Тут перед нами другой политический оттенок. Если натурализм был выражением умонастроений левой немецкой буржуазии, постепенно осознавшей, что политическая надстройка Германии должна быть надлежащим образом приспособлена к новейшему капитализму, то Бартельс и Эрнст представляли то крыло немецкой буржуазии, которое было против изменения политических форм бисмаркианской Германии и даже предлагало по возможности урезать ее "чрезмерную демократичность". Принятие литературной традиции пятидесятых годов как образца для современного искусства означает таким образом оживление бисмаркианских традиций германской политики, вернее сказать - дальнейшее усиление реакции. При этом имевшиеся в литературе пятидесятых годов (включая и Фишера) элементы романтической критики "дурных сторон" капитализма приобретают новое назначение. Они могут быть использованы для показной атаки на капитализм и фактического провозглашения новой, еще более реакционной формы господства капитала под флагом "оздоровления" и "органического прогресса".
Однако настоящее "возрождение" Фишера произошло лишь в послевоенные годы, в теснейшей связи с неогегельянством. Начинают выходить новые издания сочинений Фишера; один из виднейших теоретиков неогегельянства, Герман Глокнер, издатель Гегеля, посвящает Фишеру два специальных исследования. Это не случайно. Связь всей тенденции Фишера с фашистским неогегельянством послевоенной Германии велика. Здесь мы можем лишь вкратце отметить важнейшие точки соприкосновения.
Во-первых, неогегельянство стремится к полнейшему объединению Канта и Гегеля. "Каким бы парадоксом это ни звучало, - говорит Глокнер, - вопрос о Гегеле является сейчас в Германии прежде всего вопросом о Канте"[160]

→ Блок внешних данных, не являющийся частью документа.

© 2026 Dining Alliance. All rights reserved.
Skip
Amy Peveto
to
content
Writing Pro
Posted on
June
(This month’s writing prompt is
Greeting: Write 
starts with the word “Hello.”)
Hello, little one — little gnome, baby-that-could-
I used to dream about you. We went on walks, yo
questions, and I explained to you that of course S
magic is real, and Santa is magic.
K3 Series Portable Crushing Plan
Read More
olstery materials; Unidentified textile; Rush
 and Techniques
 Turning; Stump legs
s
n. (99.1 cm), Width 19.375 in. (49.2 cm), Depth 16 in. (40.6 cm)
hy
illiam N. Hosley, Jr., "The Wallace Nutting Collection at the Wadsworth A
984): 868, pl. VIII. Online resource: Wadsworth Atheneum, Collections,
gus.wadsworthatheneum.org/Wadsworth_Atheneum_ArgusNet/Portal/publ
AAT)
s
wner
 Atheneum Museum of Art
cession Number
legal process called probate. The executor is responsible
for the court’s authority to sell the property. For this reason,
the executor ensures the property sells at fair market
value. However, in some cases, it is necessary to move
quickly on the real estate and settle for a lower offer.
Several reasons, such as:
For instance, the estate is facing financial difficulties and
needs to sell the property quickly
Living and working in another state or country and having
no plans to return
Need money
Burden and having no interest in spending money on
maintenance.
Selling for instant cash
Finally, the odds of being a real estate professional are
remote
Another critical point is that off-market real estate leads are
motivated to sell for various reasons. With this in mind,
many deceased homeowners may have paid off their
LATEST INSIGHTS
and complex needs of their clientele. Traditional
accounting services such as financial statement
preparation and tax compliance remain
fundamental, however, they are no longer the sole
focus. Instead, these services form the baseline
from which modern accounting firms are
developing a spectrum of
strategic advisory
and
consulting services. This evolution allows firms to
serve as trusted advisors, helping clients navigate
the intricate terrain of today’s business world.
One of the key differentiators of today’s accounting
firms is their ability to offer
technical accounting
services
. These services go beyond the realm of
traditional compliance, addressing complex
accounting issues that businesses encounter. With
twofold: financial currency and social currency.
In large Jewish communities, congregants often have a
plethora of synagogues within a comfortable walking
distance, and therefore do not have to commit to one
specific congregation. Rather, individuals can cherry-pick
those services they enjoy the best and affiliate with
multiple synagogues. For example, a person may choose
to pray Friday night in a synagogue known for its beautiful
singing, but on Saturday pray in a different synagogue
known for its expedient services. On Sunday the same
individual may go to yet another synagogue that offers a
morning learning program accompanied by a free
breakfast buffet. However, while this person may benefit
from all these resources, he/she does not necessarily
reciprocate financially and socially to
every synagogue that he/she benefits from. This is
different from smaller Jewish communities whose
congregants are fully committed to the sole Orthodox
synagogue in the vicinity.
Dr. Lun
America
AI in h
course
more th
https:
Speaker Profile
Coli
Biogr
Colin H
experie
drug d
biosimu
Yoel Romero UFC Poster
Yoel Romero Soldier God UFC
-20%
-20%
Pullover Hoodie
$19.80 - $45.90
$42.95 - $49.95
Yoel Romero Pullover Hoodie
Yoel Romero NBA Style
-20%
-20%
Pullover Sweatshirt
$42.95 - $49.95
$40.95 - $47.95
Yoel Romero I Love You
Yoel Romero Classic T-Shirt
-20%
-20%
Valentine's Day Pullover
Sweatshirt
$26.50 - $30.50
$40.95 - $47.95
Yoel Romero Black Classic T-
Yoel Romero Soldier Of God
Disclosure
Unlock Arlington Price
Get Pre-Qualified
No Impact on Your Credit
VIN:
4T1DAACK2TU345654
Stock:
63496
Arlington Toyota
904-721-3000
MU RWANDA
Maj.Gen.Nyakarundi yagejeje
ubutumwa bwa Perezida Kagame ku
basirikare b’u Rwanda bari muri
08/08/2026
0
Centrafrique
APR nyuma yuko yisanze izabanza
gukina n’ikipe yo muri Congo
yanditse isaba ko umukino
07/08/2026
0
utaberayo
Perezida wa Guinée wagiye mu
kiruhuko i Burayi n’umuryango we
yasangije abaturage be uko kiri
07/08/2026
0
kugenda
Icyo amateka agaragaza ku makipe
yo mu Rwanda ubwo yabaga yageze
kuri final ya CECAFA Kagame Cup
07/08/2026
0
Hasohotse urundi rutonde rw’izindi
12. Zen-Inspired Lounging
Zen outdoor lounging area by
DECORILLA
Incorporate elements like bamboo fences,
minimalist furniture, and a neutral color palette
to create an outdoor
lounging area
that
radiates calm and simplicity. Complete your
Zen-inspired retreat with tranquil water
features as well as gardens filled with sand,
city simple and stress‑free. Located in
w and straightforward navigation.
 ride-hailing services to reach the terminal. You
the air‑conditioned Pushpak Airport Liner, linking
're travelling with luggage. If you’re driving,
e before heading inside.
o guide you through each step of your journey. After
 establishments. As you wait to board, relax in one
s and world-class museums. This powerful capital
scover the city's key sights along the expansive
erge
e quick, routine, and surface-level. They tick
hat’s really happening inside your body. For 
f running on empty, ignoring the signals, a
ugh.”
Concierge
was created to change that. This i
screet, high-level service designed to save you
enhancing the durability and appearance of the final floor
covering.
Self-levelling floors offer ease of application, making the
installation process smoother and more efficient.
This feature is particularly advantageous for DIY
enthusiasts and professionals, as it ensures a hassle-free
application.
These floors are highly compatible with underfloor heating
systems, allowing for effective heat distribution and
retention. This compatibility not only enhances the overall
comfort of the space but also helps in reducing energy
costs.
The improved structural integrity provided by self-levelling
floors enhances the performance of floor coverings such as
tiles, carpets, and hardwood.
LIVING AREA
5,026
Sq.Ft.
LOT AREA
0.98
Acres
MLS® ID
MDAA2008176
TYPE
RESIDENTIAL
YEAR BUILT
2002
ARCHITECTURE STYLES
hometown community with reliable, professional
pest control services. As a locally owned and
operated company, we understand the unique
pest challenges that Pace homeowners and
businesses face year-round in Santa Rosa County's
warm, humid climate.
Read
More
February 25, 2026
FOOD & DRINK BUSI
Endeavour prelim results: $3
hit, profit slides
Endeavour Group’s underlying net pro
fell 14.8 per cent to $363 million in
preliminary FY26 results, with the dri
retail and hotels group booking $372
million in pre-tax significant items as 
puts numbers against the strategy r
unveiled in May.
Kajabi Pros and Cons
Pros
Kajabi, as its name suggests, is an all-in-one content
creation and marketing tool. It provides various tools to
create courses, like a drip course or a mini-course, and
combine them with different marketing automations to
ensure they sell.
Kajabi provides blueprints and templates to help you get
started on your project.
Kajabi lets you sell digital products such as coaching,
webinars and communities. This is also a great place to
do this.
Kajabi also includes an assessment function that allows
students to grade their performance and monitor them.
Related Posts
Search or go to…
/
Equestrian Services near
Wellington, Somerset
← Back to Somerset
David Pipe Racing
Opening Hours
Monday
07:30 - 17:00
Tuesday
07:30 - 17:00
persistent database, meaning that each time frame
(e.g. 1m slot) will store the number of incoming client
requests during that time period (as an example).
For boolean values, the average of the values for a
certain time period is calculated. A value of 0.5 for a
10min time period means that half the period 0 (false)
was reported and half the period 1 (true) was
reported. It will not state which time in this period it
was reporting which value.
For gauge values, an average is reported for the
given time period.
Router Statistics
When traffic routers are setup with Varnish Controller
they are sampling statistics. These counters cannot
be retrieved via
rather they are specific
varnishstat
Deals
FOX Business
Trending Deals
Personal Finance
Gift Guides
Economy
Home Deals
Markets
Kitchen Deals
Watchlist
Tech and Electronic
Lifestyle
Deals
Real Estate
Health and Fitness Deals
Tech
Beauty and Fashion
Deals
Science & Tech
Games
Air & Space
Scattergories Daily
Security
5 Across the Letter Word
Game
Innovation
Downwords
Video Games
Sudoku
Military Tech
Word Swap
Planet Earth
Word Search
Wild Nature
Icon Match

. Тут нам остается только напомнить читателю уже известный ему факт, что Фишер после революции 1848 года перешел от Гегеля к Канту. Глокнер особенно подчеркивает именно эту заслугу Фишера: "Первая часть его самокритической работы от 1866 года принадлежит, чего еще никто не отметил, к истории неокантианского движения"[161]. Во-вторых, главное устремление неогегельянцев заключается в том, чтобы вытравить диалектику из гегелевской системы и заменить эту "алгебру революции" реакционной софистикой. Ограничимся за недостатком места ссылкой на банальную фигуру Зигфрида Марка, который изгоняет из диалектики принцип отрицания.Словом, из диалектики удаляется все, что связано с революционным скачком, все элементы прогрессивного преобразования истории. Не случайно, что "возрождению" Гегеля предшествовало размазывание значения Гёте в духе "философии жизни". Ибо Гёте, несмотря на все подчас грандиозные попытки ввести в естественные науки идею развития, остановился все-таки в страхе перед принципом насильственного перехода, перед диалектикой в истории, и поэтому он представляет по сравнению с Гегелем более низкую форму диалектического мышления. Реакционные неогегельянцы ухватываются именно за эту отсталость Гёте; при этом, конечно, и сам Гёте фальсифицируется в угоду реакционным потребностям. Диалектика превращается у Глокнера в мистический "первичный феномен". Он цитирует как образцовую картину диалектического процесса стихотворение "Римский фонтан" Конрада-Фердинанда Мейера (к слову сказать, тоже поэта "серебряного периода").
Непрерывное движение воды в фонтане дает таким образом в целом состояние покоя. Первичный феномен состоит, по словам Глокнера, в "красоте эволюции", вернее сказать - в красоте спокойной неподвижности при видимости движения.